The planning docs are part of the repo's story: prd.md (what/why), architecture.md (how), phase.md (the build checklist with verification evidence), context.md (the build journal, including a full postmortem of a Supermemory ingest outage we diagnosed with a logging proxy).

Development

npm run build              # tsc -b across the workspace
npm run test:recommender   # unit tests for the deterministic ranking stages
npm run validate:starter   # starter cards vs schema
npx tsx scripts/validate-catalog.ts   # full catalog + checksum sweep
npm run pipeline:run       # run the discovery pipeline locally (needs LLM key)
npm run smoke:phase2       # end-to-end memory round-trip (needs Supermemory Local)

How this uses Supermemory Local (hackathon summary)
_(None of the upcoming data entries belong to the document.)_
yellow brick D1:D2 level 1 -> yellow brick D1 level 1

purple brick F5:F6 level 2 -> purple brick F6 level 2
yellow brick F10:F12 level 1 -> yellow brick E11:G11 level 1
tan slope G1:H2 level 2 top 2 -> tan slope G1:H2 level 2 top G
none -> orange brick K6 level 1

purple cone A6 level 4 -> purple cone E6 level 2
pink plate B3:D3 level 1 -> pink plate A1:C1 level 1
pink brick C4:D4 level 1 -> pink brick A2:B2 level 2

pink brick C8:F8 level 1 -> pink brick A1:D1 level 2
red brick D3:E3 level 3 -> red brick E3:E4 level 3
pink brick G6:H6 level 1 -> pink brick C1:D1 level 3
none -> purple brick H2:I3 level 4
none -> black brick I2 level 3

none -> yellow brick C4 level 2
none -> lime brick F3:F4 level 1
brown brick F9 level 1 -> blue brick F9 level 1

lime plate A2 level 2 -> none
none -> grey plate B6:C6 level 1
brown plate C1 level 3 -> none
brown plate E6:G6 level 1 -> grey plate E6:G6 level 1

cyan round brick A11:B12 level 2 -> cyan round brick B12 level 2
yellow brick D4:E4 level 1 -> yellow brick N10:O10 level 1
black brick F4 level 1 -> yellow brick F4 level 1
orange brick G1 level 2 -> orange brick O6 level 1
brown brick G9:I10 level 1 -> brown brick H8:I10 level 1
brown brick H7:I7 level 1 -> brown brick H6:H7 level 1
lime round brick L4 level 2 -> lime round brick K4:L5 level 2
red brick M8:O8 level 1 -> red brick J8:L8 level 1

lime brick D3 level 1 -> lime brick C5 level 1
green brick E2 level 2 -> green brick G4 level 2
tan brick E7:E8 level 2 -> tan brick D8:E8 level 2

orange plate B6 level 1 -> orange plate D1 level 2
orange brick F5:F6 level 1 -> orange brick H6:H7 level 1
AgentStack Radar uses Supermemory Local as its entire memory layer: the public capability catalog is stored as semantic narratives in a catalog container so projects can find tools by meaning; every project gets a private project_<slug> container for its profile and constraints; and every accept/reject decision and end-of-project verdict is written to a user-level experience container. At recommendation time the CLI searches all three — candidates from catalog, context from the project container, and lessons from past projects retrieved by similarity from experience — so the same question gets a measurably better answer after every project you finish. Storage, search, and embeddings all run locally; the only things that ever leave the machine are pulls of the public catalog JSON and calls to the LLM provider you configured.

Known limitations

  • v1 targets Claude Code (the adapter interface makes Cursor/Codex a clean add).
  • Free-tier LLM rate limits pace the pipeline (batching + retry + requeue handle it; the daily volume is small).
  • See todo.md for the honest deferred-issues list from our pre-ship bug scan.